JOB:
Quote the data verbatim from the line containing "Here is an image." through the final line of the data, including both of those lines.

>> Start

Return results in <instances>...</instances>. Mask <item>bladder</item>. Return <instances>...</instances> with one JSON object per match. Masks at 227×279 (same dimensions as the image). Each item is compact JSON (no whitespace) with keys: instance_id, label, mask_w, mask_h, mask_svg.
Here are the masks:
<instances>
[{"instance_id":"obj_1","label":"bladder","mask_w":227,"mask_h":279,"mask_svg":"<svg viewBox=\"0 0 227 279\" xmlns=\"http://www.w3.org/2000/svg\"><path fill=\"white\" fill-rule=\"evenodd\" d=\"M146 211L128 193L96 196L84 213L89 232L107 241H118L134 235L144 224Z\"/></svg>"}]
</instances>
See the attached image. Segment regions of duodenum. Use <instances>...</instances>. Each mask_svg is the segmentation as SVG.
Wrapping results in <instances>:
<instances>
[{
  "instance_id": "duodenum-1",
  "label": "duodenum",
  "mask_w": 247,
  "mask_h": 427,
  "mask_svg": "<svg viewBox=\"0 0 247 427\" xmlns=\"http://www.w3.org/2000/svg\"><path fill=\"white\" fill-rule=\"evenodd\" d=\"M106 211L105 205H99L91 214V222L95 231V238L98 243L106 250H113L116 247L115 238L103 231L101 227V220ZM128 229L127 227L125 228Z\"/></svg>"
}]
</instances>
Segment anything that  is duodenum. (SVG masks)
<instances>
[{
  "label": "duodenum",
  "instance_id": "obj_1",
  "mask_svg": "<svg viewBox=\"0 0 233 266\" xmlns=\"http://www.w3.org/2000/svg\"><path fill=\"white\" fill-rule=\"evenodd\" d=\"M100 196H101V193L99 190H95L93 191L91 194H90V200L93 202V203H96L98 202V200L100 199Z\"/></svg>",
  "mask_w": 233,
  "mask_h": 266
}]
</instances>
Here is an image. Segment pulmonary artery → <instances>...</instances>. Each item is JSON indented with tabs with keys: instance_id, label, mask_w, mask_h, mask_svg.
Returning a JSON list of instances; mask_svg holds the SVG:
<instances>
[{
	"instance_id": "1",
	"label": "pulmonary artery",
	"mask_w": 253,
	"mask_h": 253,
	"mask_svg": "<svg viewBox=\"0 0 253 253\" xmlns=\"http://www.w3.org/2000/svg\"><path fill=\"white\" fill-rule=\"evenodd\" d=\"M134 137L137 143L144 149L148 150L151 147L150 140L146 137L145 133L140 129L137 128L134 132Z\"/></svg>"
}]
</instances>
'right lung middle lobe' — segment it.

>> End

RESPONSE TO THE EXERCISE:
Here is an image. Segment pulmonary artery → <instances>...</instances>. Each item is JSON indented with tabs with keys: instance_id, label, mask_w, mask_h, mask_svg.
Returning a JSON list of instances; mask_svg holds the SVG:
<instances>
[{
	"instance_id": "1",
	"label": "pulmonary artery",
	"mask_w": 253,
	"mask_h": 253,
	"mask_svg": "<svg viewBox=\"0 0 253 253\" xmlns=\"http://www.w3.org/2000/svg\"><path fill=\"white\" fill-rule=\"evenodd\" d=\"M134 137L137 143L144 149L148 150L151 147L150 140L146 137L145 133L140 129L137 128L134 132Z\"/></svg>"
}]
</instances>
'right lung middle lobe' — segment it.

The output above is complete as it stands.